How the F**k Did Sweeney Todd Win Best Picture?
Up until now, I’ve stayed quiet on the Golden Globes. Yes, the reason is partially that I’ve been too busy to do a blog post, but after the winners were announced in a press conference earlier in the week, I had to chime in. How in God’s name did Sweeney Todd win Best Musical or Comedy at the Golden Globes?
Sweeney Todd, directed by Tim Burton and starring Johnny Depp, is a f**k up in more ways than one. The production values are pretty good, but the movie is boring and features some of the worst music to ever grace musicals. The songs are literally brain numbing, and when sung by the likes of Helena Bonham Carter (who was somehow nominated for Best Actress for her role) and several other actors who just weren’t made for musicals, the film just sucked.
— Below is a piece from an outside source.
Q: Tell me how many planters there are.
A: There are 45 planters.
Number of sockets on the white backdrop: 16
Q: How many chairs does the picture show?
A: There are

Two of my buddies spent most of the time laughing at how bad it was, and even my brother, who I thought might like the film, didn’t find much to be entertained by. My movie review is less than friendly.
All four of the other movies nominated in the category are so much better. Hairspray isn’t anything spectacular, but Charlie Wilson’s War and Across the Universe are both a step above much of the landscape. Juno is simply terrific, and a legitimate (albeit unlikely) contender for Oscar Gold.
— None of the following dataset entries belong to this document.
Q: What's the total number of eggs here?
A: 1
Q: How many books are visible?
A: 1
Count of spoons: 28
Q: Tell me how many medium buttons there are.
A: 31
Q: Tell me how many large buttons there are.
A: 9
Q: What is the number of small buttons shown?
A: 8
I’ve never been a huge fan of the Golden Globes. I never understood the point of them. They’re like the Oscars, only not as prestigious and not as meaningful, and they often have a few off-the-wall surprises like Sweeney Todd that just plain out suck. It’s hard to take the Golden Globes too seriously, and they’re pretty much like Spring Training to the MLB or Pre-Season for the NFL. In other words, they’re meaningless.
While I’m on my rant about the Golden Globes, I’ve always hated the Best Musical or Comedy category. I do realize that comedies often get screwed when it comes to year-end awards (though since Shakespeare in Love, not nearly so much), but the Best Musical or Comedy category often serves as a means to provide non-deserving films a chance at an award (come on, did anyone really think that Dreamgirls was that good of a movie?). Thinking of Dreamgirls, the category tends to favor dramas that happen to have music in them. As Chicago proved, musicals can compete with dramas in the main event, so why should musical dramas (Walk the Line, Ray, Dreamgirls and so on and so forth) get placed in a separate category, which only serves to neglect the real point of the category: to benefit comedies.
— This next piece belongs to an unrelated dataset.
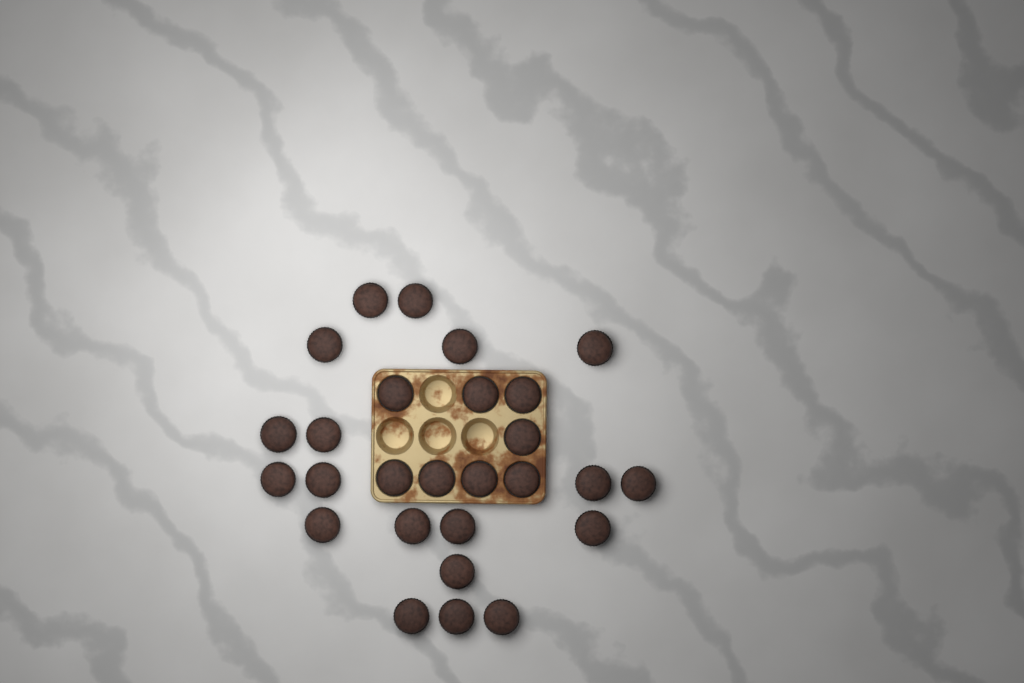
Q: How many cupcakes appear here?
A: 27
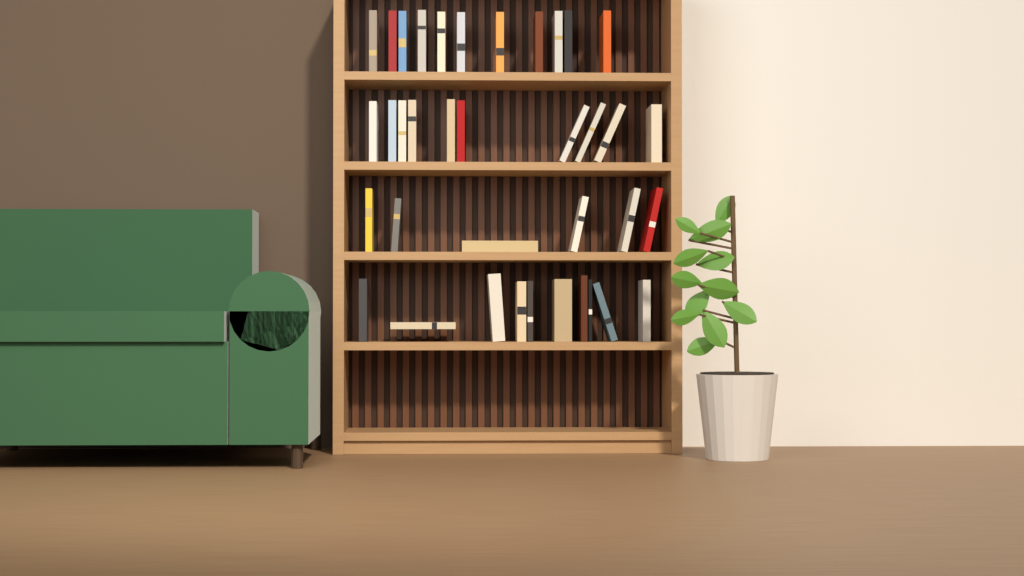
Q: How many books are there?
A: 37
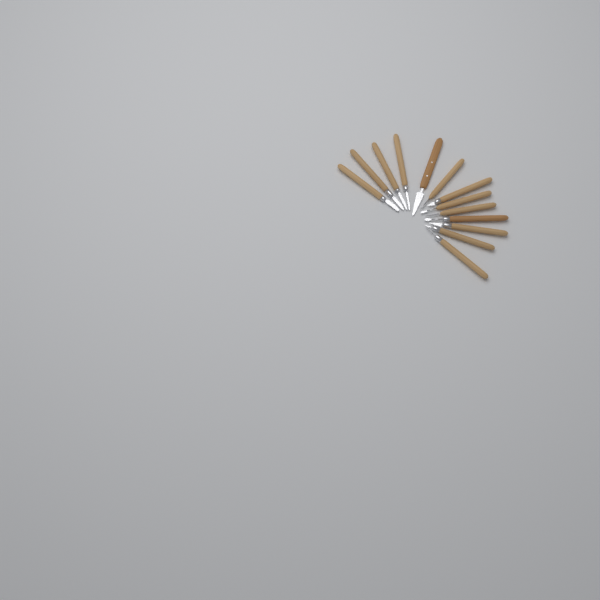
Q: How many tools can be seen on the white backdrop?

And furthermore, do you realize that the Golden Globes nominated 12 movies for best picture this year? 12 movies! For some reason, they nominated seven movies for Best Drama, and another five for Best Musical or Comedy. That means that twelve different movies get to market that they were nominated for Best Picture at the Golden Globes. What bullsh*t.
At least Atonement and Daniel Day-Lewis won for Best Drama and Best Actor respectively.